What to work on: Can you format every line of the material below as a JSON list of strings, one string per line and no strings for blank lines?
-------- Data for the task
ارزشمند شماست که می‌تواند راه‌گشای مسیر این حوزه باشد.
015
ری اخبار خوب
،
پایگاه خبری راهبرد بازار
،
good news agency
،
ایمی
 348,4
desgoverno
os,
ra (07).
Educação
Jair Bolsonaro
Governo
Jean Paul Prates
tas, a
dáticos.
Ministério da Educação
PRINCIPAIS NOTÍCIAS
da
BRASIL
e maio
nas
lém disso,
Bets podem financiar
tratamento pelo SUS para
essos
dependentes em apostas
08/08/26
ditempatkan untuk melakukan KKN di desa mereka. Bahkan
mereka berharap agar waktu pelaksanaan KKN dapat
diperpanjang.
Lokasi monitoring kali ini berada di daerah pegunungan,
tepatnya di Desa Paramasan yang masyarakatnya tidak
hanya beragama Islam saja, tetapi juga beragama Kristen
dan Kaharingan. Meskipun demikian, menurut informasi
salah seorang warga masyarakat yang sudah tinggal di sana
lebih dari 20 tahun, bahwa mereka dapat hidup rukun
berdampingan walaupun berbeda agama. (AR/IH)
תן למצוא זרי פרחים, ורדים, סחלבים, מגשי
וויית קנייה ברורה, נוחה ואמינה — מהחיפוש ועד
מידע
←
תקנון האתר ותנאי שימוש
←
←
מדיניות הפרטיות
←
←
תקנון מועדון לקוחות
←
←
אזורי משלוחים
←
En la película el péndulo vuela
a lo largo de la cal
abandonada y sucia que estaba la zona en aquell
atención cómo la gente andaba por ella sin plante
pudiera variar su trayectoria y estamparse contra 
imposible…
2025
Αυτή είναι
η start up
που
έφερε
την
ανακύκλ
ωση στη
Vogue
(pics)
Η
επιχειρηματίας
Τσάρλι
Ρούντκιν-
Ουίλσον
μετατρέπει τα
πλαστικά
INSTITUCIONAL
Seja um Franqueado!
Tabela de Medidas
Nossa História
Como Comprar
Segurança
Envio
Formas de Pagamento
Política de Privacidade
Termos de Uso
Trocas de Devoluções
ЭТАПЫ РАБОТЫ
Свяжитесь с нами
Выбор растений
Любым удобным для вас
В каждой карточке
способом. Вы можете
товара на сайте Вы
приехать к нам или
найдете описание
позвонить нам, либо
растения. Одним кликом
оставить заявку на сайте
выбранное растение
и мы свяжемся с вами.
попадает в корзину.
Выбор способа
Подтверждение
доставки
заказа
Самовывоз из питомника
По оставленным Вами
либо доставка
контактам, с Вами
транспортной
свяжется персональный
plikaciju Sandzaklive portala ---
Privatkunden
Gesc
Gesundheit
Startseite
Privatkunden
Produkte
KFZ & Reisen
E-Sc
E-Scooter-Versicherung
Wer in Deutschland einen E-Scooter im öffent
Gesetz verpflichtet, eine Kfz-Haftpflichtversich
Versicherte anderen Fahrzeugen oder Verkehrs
----------------
Result below:
[
  "ارزشمند شماست که می‌تواند راه‌گشای مسیر این حوزه باشد.",
  "015",
  "ری اخبار خوب",
  "،",
  "پایگاه خبری راهبرد بازار",
  "،",
  "good news agency",
  "،",
  "ایمی",
  " 348,4",
  "desgoverno",
  "os,",
  "ra (07).",
  "Educação",
  "Jair Bolsonaro",
  "Governo",
  "Jean Paul Prates",
  "tas, a",
  "dáticos.",
  "Ministério da Educação",
  "PRINCIPAIS NOTÍCIAS",
  "da",
  "BRASIL",
  "e maio",
  "nas",
  "lém disso,",
  "Bets podem financiar",
  "tratamento pelo SUS para",
  "essos",
  "dependentes em apostas",
  "08/08/26",
  "ditempatkan untuk melakukan KKN di desa mereka. Bahkan",
  "mereka berharap agar waktu pelaksanaan KKN dapat",
  "diperpanjang.",
  "Lokasi monitoring kali ini berada di daerah pegunungan,",
  "tepatnya di Desa Paramasan yang masyarakatnya tidak",
  "hanya beragama Islam saja, tetapi juga beragama Kristen",
  "dan Kaharingan. Meskipun demikian, menurut informasi",
  "salah seorang warga masyarakat yang sudah tinggal di sana",
  "lebih dari 20 tahun, bahwa mereka dapat hidup rukun",
  "berdampingan walaupun berbeda agama. (AR/IH)",
  "תן למצוא זרי פרחים, ורדים, סחלבים, מגשי",
  "וויית קנייה ברורה, נוחה ואמינה — מהחיפוש ועד",
  "מידע",
  "←",
  "תקנון האתר ותנאי שימוש",
  "←",
  "←",
  "מדיניות הפרטיות",
  "←",
  "←",
  "תקנון מועדון לקוחות",
  "←",
  "←",
  "אזורי משלוחים",
  "←",
  "En la película el péndulo vuela",
  "a lo largo de la cal",
  "abandonada y sucia que estaba la zona en aquell",
  "atención cómo la gente andaba por ella sin plante",
  "pudiera variar su trayectoria y estamparse contra ",
  "imposible…",
  "2025",
  "Αυτή είναι",
  "η start up",
  "που",
  "έφερε",
  "την",
  "ανακύκλ",
  "ωση στη",
  "Vogue",
  "(pics)",
  "Η",
  "επιχειρηματίας",
  "Τσάρλι",
  "Ρούντκιν-",
  "Ουίλσον",
  "μετατρέπει τα",
  "πλαστικά",
  "INSTITUCIONAL",
  "Seja um Franqueado!",
  "Tabela de Medidas",
  "Nossa História",
  "Como Comprar",
  "Segurança",
  "Envio",
  "Formas de Pagamento",
  "Política de Privacidade",
  "Termos de Uso",
  "Trocas de Devoluções",
  "ЭТАПЫ РАБОТЫ",
  "Свяжитесь с нами",
  "Выбор растений",
  "Любым удобным для вас",
  "В каждой карточке",
  "способом. Вы можете",
  "товара на сайте Вы",
  "приехать к нам или",
  "найдете описание",
  "позвонить нам, либо",
  "растения. Одним кликом",
  "оставить заявку на сайте",
  "выбранное растение",
  "и мы свяжемся с вами.",
  "попадает в корзину.",
  "Выбор способа",
  "Подтверждение",
  "доставки",
  "заказа",
  "Самовывоз из питомника",
  "По оставленным Вами",
  "либо доставка",
  "контактам, с Вами",
  "транспортной",
  "свяжется персональный",
  "plikaciju Sandzaklive portala ---",
  "Privatkunden",
  "Gesc",
  "Gesundheit",
  "Startseite",
  "Privatkunden",
  "Produkte",
  "KFZ & Reisen",
  "E-Sc",
  "E-Scooter-Versicherung",
  "Wer in Deutschland einen E-Scooter im öffent",
  "Gesetz verpflichtet, eine Kfz-Haftpflichtversich",
  "Versicherte anderen Fahrzeugen oder Verkehrs"
]